Cornell MaluSim Carbon Balance Model Update for Penn State FREC
Posted: April 30, 2012
The usefulness of the model will only be as good as the accuracy of the weather inputs. The predicted levels are only as accurate as the predicted temperatures and sunlight levels.
This model assumes a constant load of 300 fruit per tree. The standard tree is a mature Empire tree at a spacing of 5 x 11 feet and trained to a spindle. The tree is well pruned and light is not limiting. It also assumes no stress such as drought, cold damage or nutrient stress. Obviously most orchards have had some type of cold stress this spring and this will affect how well the model portrays a tree’s response.
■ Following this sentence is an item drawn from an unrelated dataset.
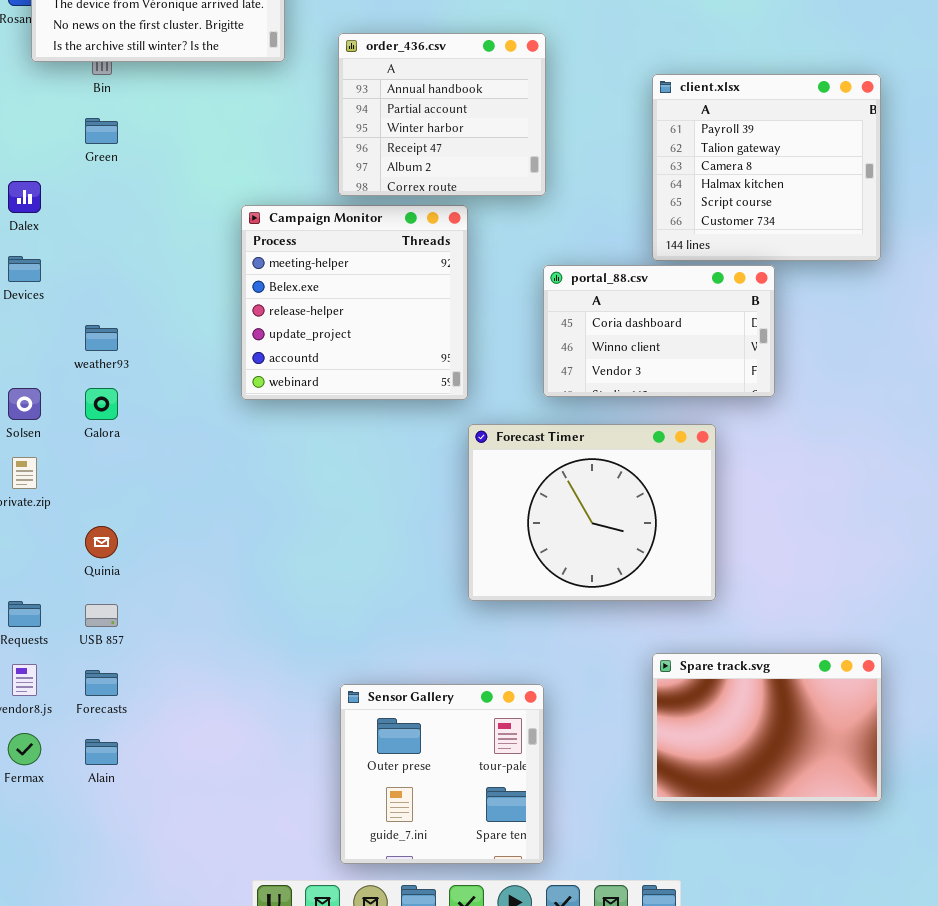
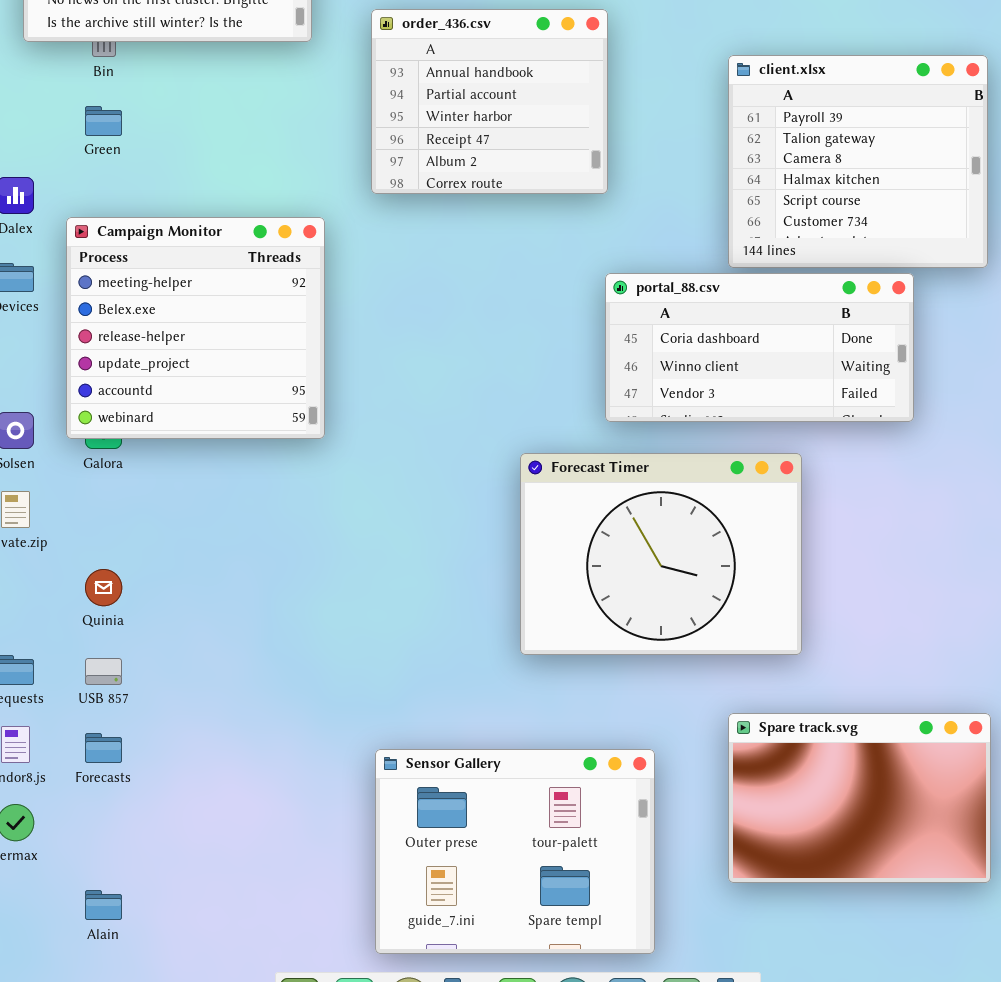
Campaign Monitor: [241,205,468,400] -> [66,217,325,439], moved
portal_88.csv: [543,265,775,397] -> [605,273,914,422], resized
Sensor Gallery: [340,684,544,864] -> [375,749,655,954], resized
Alain: [85,739,118,765] -> [85,890,122,920], moved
The model is based upon principles of carbon partitioning. If carbon supply is equal to total demand, then all organs grow at maximum rates. If the carbon supply is limiting, then the relative sink strength values (RSV) of the various tree organs are used to partition carbon. The competiveness of RSVs generally follows this trend from strongest to weakest: Shoots > Fruit > Roots = Tree Structure (wood).
As with all models it is not a precise replication but serves as one more general tool to help estimate the carbon or carbohydrate balance. When there is a carbohydrate deficiency trees will be more responsive to chemical thinners causing more fruit to abscise. When there is little or no deficit in carbohydrates the trees will be less responsive to the application of thinners and abscission of fruits will be less. You should take into account what your previous experience in your orchard with your cultivars has been.
Based on conditions at the Penn State Fruit Research and Extension Center the model predicts a carbohydrate deficit over the next several days.